▶ [Extracted material]
━━━━━━━━━━━━━━━━

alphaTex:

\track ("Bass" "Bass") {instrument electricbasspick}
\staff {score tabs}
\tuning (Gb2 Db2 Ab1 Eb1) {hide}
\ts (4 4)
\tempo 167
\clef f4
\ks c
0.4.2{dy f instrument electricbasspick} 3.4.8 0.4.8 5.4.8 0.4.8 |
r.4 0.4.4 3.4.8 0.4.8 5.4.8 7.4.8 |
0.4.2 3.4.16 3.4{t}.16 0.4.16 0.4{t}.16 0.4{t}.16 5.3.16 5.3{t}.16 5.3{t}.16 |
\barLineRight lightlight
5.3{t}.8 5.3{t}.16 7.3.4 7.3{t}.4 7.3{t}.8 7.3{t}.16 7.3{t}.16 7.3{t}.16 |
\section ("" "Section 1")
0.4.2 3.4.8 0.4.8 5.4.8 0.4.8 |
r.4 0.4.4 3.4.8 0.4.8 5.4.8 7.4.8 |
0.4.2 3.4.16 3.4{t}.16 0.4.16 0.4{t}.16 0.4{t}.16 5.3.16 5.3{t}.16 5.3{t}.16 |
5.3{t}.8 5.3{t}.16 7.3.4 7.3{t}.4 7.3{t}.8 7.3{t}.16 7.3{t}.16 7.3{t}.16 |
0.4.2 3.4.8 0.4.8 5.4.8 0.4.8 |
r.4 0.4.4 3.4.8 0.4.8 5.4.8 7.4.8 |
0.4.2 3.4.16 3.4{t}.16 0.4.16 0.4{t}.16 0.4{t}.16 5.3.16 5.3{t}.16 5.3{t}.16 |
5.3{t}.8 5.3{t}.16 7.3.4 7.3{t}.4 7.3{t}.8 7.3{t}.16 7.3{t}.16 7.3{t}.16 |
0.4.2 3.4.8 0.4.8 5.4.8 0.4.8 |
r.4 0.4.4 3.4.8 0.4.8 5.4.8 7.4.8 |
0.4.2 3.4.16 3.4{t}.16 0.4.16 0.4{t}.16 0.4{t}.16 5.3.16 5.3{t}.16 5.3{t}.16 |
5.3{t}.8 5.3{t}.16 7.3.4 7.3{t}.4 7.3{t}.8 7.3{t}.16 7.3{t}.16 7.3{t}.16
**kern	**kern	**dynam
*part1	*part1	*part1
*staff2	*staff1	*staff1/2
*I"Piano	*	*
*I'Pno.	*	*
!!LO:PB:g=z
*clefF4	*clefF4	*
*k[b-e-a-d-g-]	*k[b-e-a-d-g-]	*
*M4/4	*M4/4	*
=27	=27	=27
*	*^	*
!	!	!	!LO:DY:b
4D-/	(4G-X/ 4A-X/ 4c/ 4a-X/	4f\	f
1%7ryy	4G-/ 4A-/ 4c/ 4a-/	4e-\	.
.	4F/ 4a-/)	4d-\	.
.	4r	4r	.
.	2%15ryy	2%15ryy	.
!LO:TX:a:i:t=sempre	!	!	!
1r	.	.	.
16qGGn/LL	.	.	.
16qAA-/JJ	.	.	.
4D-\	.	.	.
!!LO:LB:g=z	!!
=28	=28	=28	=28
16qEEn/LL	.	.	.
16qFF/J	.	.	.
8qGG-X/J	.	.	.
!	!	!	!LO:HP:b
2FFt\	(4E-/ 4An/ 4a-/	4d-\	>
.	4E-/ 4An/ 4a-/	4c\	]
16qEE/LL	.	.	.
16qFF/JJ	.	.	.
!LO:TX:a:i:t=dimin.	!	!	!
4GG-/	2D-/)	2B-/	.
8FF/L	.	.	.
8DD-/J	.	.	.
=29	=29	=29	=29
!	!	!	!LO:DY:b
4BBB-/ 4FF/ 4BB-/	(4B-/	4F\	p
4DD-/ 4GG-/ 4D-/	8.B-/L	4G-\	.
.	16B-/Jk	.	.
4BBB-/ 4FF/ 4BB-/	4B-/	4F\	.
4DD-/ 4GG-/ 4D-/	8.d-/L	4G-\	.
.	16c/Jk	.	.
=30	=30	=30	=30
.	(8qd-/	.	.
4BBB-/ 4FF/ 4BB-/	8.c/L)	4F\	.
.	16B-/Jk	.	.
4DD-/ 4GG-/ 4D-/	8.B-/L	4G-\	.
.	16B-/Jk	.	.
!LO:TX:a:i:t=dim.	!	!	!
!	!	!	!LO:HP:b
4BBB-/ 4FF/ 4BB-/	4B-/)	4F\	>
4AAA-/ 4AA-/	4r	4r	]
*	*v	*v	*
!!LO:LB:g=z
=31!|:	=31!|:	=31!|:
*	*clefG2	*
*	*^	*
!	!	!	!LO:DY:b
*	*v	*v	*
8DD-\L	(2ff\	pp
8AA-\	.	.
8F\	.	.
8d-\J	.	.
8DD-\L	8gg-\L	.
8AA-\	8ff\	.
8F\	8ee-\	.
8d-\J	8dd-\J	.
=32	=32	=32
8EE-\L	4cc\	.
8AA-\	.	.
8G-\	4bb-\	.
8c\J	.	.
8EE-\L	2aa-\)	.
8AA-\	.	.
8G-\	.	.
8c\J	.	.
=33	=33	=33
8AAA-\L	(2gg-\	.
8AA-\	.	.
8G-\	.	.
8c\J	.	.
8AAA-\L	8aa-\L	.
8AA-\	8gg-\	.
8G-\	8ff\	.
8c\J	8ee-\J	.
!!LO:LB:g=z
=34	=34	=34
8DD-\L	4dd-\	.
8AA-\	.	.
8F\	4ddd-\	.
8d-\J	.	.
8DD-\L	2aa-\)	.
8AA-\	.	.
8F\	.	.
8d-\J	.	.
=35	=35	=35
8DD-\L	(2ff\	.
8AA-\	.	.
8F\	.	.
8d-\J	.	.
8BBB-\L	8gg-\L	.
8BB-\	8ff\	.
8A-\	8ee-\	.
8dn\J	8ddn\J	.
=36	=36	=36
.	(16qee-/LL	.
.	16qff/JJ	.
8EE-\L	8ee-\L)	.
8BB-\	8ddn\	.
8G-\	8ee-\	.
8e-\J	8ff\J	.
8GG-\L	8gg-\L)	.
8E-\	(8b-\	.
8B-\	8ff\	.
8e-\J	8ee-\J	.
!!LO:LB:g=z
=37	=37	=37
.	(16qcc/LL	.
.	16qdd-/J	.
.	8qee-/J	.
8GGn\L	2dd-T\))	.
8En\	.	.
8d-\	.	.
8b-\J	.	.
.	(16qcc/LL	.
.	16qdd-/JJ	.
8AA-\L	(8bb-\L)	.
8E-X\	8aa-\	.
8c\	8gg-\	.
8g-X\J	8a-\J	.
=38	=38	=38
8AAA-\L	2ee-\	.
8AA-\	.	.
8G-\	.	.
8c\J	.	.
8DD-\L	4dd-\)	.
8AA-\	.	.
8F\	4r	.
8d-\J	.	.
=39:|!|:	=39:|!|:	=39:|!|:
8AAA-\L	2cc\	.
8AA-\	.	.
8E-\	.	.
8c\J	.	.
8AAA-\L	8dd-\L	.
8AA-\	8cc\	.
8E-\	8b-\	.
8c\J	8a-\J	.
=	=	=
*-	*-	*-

━━━━━━━━━━━━━━━━

▶ [Task objective] Report every line of the listing above that contains the string "instrument".

▶ [Response to this exercise]
\track ("Bass" "Bass") {instrument electricbasspick}
0.4.2{dy f instrument electricbasspick} 3.4.8 0.4.8 5.4.8 0.4.8 |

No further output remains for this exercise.